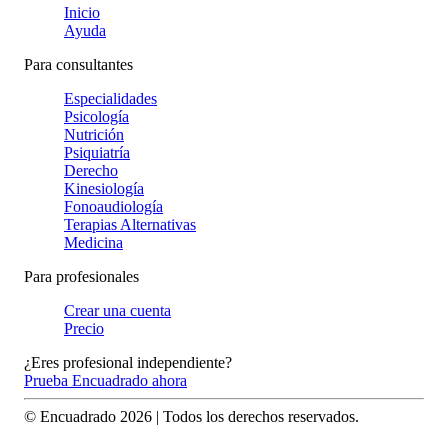
Inicio
Ayuda
Para consultantes
Especialidades
Psicología
Nutrición
Psiquiatría
Derecho
Kinesiología
Fonoaudiología
Terapias Alternativas
Medicina
Para profesionales
Crear una cuenta
Precio
¿Eres profesional independiente?
Prueba Encuadrado ahora
© Encuadrado
2026
| Todos los derechos reservados.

* * * * *

▶ _AIM OF THE TASK_
Your copy of the material above should be exact and free of pictures.

▶ _THE ANSWER_
Inicio
Ayuda
Para consultantes
Especialidades
Psicología
Nutrición
Psiquiatría
Derecho
Kinesiología
Fonoaudiología
Terapias Alternativas
Medicina
Para profesionales
Crear una cuenta
Precio
¿Eres profesional independiente?
Prueba Encuadrado ahora
© Encuadrado
2026
| Todos los derechos reservados.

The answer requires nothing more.